Lucky - #A288741 - @ 10 year old neutered male Golden Retriever. (Owner Surrender) This delightful senior is loving, playful, and sometimes dignified. He lost his home through no fault of his own and would love to find his new person(s) to be his best friend(s). He knows "sit" and "down" and sometimes raises his paw for a "shake" and would love to retrieve balls, go on walks, and then sit by your side. He loved being brushed (who doesn't?!) and it was easy clipping his nails. There can be older kids in Lucky's new home.

Scroll down to see his picture:

http://sfbay.craigslist.org/sfc/pet/1910612724.html


----------



## cubbysan (Mar 13, 2007)

I hope he finds a home.


----------



## Karen519 (Aug 21, 2006)

*Khwit*

Khwit

Thank you for posting Lucky!!!!
Can you please contact all of the GR Rescues in CA for Lucky?
Please send his contact info and picture, too!!
*BE SURE TO CONTACT HOMEWARD BOUND, TOO!!*

*http://www.grca-nrc.org/localrescues.html
California*•Forever Friends Golden Retriever Rescue of Ventura County
•Golden Retriever Club of Greater Los Angeles Rescue
•Golden Retriever Club of San Diego Rescue Service
•Homeward Bound Rescue and Sanctuary Inc.
•Norcal Golden Retriever Rescue Inc.
•Retrievers and Friends of Southern California
•Southern California Golden Retriever Rescue


----------



## mylissyk (Feb 25, 2007)

I emailed them all.


----------



## Karen519 (Aug 21, 2006)

*Mylissk*

Thank You!!


----------



## Karen519 (Aug 21, 2006)

*Any news?*

Any news for Lucky?

Senior Golden SF Animal Care & Control... 
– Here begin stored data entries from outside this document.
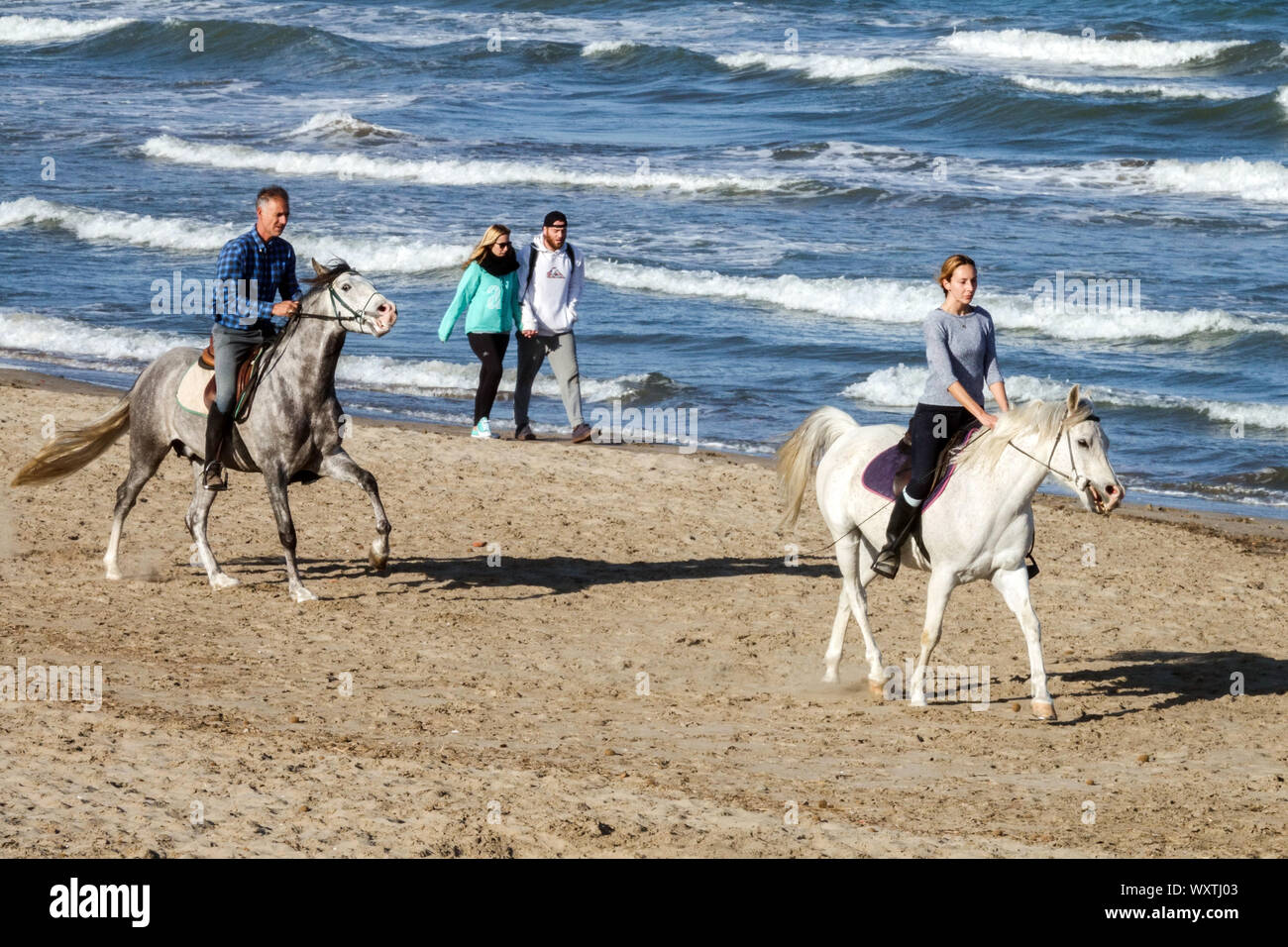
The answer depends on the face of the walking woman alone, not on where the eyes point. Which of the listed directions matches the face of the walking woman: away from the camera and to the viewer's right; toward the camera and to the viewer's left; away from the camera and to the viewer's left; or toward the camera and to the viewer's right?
toward the camera and to the viewer's right

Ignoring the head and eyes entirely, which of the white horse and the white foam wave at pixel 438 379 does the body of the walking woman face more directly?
the white horse

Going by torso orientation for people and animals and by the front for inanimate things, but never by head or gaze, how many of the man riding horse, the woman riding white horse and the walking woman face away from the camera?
0

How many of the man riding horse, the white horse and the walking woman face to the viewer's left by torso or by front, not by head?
0

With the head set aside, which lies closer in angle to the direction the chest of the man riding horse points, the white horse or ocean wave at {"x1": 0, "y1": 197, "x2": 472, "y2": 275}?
the white horse

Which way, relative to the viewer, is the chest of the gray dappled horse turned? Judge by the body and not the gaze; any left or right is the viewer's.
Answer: facing the viewer and to the right of the viewer

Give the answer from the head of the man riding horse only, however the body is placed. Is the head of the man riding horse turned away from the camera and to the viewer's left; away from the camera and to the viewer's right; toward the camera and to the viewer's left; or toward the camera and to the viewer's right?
toward the camera and to the viewer's right

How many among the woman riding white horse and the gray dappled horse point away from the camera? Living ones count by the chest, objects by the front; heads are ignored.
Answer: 0

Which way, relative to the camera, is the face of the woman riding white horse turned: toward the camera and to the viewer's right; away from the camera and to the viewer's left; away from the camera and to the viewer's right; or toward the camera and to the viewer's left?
toward the camera and to the viewer's right

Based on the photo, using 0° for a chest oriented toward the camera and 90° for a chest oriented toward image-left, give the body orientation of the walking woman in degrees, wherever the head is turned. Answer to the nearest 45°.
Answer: approximately 315°

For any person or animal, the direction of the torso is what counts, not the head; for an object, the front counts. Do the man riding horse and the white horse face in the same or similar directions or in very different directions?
same or similar directions

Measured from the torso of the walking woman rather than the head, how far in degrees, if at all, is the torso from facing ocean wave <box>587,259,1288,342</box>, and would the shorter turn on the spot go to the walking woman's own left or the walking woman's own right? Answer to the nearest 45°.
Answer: approximately 90° to the walking woman's own left

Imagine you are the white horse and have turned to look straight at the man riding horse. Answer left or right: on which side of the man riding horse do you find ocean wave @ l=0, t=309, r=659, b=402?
right

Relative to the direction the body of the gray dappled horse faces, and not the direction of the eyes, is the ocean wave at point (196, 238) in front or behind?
behind

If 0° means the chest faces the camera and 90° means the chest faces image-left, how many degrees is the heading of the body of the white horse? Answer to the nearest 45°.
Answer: approximately 315°
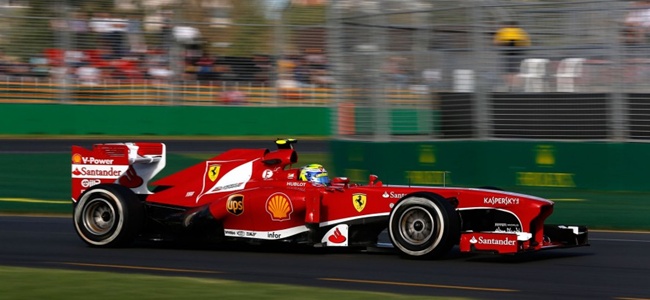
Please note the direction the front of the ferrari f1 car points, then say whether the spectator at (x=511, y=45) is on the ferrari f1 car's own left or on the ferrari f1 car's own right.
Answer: on the ferrari f1 car's own left

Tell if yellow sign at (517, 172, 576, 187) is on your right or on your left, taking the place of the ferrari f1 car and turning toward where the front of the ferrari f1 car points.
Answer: on your left

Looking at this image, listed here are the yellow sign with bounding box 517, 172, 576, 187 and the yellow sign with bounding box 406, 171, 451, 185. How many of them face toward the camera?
2

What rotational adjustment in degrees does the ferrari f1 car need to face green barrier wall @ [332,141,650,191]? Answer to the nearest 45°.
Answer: approximately 90° to its left

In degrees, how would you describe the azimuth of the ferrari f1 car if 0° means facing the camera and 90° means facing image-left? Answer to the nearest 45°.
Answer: approximately 315°

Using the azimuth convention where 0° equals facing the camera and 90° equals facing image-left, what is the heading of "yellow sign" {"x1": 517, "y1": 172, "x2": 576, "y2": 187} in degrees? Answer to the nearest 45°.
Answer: approximately 0°

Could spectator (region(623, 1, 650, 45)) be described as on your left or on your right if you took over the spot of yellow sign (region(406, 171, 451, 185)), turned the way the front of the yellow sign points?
on your left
--------------------------------------------------------------------------------

Lucky - #A288741 - @ 10 year old neutered male Golden Retriever. (Owner Surrender) This delightful senior is loving, playful, and sometimes dignified. He lost his home through no fault of his own and would love to find his new person(s) to be his best friend(s). He knows "sit" and "down" and sometimes raises his paw for a "shake" and would love to retrieve balls, go on walks, and then sit by your side. He loved being brushed (who doesn't?!) and it was easy clipping his nails. There can be older kids in Lucky's new home.
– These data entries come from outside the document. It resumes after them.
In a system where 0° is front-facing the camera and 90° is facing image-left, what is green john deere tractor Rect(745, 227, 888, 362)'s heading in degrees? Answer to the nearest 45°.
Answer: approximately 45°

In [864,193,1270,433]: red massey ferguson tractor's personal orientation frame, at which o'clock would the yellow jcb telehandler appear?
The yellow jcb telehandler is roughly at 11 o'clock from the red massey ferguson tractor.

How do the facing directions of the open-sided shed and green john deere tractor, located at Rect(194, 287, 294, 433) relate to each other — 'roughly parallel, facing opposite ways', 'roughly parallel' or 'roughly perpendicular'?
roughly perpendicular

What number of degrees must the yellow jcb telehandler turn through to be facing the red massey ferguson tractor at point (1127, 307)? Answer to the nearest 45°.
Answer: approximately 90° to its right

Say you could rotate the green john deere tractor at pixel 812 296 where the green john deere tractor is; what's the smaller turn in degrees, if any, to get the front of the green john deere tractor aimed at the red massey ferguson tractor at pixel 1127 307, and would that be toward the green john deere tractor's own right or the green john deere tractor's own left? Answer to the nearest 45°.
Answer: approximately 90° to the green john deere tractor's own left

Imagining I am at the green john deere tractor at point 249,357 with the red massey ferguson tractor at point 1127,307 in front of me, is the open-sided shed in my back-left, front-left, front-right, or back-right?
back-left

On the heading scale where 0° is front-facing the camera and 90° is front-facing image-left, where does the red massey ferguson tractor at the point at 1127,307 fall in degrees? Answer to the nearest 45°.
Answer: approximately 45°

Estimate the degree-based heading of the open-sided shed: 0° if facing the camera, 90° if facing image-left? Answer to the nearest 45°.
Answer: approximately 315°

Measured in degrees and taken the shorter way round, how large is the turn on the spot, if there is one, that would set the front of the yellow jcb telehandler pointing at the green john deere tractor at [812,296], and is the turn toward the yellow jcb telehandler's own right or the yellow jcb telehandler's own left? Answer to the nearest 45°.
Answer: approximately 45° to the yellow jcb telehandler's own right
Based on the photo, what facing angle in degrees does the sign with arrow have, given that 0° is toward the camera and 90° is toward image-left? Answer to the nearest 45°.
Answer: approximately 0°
Scroll down to see his picture:

http://sfbay.craigslist.org/sfc/pet/1910612724.html


----------



## mylissyk (Feb 25, 2007)

I haven't heard anything.


----------



## Karen519 (Aug 21, 2006)

*Lucky*

I just emld the shelter to find out about him.


----------



## mylissyk (Feb 25, 2007)

I sent another email to Homeward Bound and NorCal


----------



## Jackson'sMom (Oct 13, 2007)

I doubt if Norcal will take him, but I'm sure Homeward Bound will. Jody never turns away a golden in need.


----------



## Karen519 (Aug 21, 2006)

*Mylissk and Jackson's Mom*

Mylissk and Jackson's Mom

Thanks!! Keep us posted!!


----------



## Karen519 (Aug 21, 2006)

*Got a reply*

I emld. the shelter and got a reply from Animal Kookies [email protected]

*She said yes he was rescued the SF SPCA picked him up the next day.*


----------



## Jackson'sMom (Oct 13, 2007)

SF SPCA is a no-kill shelter.


----------



## Karen519 (Aug 21, 2006)

*Jackson's Mom*

Jackson's Mom

I checked the SF SPCA and I don't see him listed unless their petfinder is not up to date or he has already been adopted.


----------